Die Überlegungen ihrer Mitglieder stimmen eher mit den Haltungen der Offenheit überein, die unter dem Pontifikat von Papst Franziskus eingeführt wurden.

Einige blicken auf progressive deutsche Katholiken, die in letzter Zeit für ihre rebellischen Ausbrüche bekannt sind: Frauen predigen oder schwule Paare segnen.

„Ich möchte, dass die deutsche katholische Kirche mich adoptiert“, scherzt Uschi Pawlik, eine bisexuelle Katholikin, die in der Stiftung „Glaube und Regenbogen“ aktiv ist.

Wie viele andere sagt sie, sie sei „nicht sehr optimistisch“, was die Zukunft des polnischen Katholizismus und seine Reformfähigkeit betrifft.

Klare Botschaftsstärke

Nicht alle jungen Gläubigen passen sich notwendigerweise dem Progressivismus an. Manche hingegen halten an einer eingefleischten Weltanschauung fest und sehen Polen als letzte Bastion des Katholizismus.

Piotr Ulrich, ein 22-jähriger Organist, ist ein Anhänger der tridentinischen Liturgie, die in einigen seltenen Warschauer Pfarreien praktiziert wird: Die Messe wird dort auf Latein gehalten, mit dem Rücken des Priesters zur Versammlung.

Die Verurteilung von außerehelichen Beziehungen, Homosexualität, Abtreibung und In-vitro-Fertilisation werden nicht diskutiert.
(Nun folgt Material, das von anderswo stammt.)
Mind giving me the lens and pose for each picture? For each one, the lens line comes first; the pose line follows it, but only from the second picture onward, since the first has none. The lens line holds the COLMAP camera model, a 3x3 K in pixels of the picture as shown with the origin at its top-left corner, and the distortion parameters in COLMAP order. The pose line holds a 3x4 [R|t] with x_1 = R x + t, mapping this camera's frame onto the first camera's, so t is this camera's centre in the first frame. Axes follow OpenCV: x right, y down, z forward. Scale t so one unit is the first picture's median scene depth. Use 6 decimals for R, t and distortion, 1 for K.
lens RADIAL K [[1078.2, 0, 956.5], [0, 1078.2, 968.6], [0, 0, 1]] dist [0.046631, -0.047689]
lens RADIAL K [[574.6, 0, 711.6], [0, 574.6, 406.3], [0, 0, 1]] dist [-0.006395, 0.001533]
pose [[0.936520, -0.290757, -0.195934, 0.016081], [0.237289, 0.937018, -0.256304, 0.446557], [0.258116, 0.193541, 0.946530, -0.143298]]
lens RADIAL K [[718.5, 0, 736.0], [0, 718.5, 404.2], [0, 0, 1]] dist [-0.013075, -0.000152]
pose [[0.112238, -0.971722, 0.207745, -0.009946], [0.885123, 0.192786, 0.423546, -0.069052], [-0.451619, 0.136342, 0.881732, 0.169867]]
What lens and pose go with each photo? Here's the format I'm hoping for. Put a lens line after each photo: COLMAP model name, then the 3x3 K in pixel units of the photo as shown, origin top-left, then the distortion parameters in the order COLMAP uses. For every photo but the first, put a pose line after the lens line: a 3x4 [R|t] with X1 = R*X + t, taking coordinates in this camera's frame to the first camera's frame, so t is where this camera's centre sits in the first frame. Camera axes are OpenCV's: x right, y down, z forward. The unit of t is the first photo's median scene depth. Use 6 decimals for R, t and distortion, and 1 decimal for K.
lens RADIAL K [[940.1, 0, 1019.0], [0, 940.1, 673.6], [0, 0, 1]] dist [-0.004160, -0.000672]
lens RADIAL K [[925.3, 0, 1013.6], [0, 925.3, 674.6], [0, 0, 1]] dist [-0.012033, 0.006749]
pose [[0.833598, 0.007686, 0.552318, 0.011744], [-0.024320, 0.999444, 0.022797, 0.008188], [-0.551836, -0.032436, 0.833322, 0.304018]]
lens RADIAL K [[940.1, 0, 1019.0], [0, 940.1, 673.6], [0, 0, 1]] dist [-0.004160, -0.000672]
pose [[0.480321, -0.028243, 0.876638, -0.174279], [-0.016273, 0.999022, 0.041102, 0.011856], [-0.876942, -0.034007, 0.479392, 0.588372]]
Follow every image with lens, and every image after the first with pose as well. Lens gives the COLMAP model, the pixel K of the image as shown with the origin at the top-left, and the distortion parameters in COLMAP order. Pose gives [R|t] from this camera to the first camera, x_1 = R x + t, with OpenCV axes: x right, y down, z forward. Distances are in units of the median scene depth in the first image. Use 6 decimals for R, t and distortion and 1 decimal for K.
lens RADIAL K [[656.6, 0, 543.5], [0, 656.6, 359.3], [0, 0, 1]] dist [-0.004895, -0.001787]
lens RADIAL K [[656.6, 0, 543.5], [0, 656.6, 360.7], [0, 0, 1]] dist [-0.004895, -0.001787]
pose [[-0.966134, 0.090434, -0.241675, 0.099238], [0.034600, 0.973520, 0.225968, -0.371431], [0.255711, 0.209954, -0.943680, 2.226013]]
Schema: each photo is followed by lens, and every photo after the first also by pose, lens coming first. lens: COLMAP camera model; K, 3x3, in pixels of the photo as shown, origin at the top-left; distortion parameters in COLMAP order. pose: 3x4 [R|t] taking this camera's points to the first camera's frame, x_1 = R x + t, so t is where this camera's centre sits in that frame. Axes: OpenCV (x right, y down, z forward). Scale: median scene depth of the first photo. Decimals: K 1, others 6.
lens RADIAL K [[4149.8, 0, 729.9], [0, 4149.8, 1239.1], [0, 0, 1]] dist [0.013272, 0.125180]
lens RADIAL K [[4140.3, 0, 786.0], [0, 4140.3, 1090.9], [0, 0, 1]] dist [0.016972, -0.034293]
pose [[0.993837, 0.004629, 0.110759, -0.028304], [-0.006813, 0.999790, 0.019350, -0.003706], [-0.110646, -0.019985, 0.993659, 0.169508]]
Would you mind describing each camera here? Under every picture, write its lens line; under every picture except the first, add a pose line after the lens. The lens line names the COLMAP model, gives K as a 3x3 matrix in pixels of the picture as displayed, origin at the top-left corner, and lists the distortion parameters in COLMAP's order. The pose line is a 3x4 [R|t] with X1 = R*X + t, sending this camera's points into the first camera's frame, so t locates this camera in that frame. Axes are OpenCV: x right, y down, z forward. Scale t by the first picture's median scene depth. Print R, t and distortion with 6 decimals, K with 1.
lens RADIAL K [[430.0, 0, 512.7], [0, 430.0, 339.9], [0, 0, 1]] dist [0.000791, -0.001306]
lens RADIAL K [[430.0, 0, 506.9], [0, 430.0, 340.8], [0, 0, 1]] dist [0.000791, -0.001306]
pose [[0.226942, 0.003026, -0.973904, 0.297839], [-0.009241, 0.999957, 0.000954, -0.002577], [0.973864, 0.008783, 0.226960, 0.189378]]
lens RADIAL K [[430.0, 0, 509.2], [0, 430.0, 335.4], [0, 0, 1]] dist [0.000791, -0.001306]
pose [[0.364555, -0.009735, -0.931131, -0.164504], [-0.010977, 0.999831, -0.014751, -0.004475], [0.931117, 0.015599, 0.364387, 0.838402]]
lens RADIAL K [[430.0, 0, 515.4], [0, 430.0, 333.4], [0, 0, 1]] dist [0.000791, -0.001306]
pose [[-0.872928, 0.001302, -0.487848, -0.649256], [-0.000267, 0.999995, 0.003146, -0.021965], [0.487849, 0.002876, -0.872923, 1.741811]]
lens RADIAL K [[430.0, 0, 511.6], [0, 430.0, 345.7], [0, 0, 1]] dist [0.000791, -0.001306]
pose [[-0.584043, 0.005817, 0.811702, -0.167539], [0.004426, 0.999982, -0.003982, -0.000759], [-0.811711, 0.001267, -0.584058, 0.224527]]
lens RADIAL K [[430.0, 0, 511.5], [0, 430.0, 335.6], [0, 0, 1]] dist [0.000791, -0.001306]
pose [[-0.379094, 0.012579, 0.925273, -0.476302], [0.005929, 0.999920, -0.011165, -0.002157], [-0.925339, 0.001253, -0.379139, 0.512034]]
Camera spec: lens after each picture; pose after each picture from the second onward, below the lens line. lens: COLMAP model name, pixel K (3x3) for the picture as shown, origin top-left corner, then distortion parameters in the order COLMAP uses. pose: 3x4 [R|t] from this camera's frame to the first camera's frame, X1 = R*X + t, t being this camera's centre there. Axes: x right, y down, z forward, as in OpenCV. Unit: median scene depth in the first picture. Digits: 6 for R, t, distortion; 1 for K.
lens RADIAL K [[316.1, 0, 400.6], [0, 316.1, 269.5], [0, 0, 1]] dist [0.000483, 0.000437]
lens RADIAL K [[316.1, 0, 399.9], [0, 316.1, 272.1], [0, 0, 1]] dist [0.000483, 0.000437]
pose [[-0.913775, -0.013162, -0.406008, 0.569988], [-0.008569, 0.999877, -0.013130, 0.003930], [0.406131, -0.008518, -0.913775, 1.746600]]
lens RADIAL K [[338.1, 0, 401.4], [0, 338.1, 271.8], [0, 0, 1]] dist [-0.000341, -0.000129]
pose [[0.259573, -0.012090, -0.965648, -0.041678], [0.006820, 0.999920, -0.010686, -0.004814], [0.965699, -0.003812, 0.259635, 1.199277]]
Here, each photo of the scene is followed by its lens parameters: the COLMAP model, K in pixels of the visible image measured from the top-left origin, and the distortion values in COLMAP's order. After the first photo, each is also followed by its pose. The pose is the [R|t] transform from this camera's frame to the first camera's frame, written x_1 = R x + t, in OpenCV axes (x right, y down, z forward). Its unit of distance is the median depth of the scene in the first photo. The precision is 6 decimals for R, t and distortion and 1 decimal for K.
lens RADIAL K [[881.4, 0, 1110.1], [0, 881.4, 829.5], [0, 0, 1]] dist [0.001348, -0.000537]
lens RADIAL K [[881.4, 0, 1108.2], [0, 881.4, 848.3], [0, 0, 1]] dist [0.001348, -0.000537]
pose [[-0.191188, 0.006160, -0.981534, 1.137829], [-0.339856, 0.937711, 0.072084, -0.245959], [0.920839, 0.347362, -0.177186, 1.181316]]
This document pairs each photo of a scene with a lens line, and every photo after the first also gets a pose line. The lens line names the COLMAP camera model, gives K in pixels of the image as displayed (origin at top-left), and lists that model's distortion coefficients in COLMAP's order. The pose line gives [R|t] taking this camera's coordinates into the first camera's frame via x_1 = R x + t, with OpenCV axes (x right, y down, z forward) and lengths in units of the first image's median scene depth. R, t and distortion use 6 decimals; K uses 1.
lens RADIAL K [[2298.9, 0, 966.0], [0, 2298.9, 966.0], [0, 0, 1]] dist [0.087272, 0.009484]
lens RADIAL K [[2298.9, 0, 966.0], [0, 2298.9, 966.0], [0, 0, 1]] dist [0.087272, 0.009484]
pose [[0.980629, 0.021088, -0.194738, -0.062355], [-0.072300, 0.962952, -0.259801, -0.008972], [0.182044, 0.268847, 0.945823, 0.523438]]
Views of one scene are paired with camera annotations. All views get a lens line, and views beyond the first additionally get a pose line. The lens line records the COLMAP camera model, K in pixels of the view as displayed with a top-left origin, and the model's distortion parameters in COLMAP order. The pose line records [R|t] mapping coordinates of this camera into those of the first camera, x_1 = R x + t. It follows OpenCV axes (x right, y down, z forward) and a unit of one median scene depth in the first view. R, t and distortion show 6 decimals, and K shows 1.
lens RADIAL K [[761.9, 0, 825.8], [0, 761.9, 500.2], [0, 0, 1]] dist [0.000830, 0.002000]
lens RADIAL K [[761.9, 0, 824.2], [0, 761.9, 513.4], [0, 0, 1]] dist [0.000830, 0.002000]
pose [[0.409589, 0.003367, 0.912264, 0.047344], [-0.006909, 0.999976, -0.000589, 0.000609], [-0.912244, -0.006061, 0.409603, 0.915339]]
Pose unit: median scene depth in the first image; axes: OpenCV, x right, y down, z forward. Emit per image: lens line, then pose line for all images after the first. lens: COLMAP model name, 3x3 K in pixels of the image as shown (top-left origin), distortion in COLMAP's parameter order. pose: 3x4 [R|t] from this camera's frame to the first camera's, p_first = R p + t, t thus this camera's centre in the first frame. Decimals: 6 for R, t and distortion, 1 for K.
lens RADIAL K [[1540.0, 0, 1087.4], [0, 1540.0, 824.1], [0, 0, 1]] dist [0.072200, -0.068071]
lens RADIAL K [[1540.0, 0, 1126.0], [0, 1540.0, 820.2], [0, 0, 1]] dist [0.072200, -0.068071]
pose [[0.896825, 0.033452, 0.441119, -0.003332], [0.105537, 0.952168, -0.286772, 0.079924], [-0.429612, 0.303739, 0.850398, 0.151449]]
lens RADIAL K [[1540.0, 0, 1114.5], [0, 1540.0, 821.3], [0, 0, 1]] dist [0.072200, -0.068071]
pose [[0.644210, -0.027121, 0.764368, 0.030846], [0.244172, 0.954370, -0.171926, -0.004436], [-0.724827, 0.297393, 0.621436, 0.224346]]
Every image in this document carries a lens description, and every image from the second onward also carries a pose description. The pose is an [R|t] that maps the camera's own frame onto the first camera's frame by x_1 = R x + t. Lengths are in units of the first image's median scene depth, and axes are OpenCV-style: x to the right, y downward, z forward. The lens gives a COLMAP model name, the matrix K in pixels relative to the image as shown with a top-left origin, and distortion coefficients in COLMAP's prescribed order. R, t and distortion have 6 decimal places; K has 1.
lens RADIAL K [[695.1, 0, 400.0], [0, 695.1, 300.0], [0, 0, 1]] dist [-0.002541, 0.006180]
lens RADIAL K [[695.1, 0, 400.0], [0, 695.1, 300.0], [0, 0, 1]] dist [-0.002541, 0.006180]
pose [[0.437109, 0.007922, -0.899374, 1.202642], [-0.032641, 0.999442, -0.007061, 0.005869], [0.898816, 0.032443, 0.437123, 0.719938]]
Der junge Organist bezweifelt die „messianische Rolle Polens für das Christentum“, erklärt aber entschieden, dass „die Stärke der Kirche in der Verbreitung einer klaren Botschaft liegen muss, nicht in der Verwässerung ihrer Identität“.

Nell blutet (mit AFP)


Aktuelle Artikel >

Wie überwindet man Sorgen und findet Freude im Wort Gottes?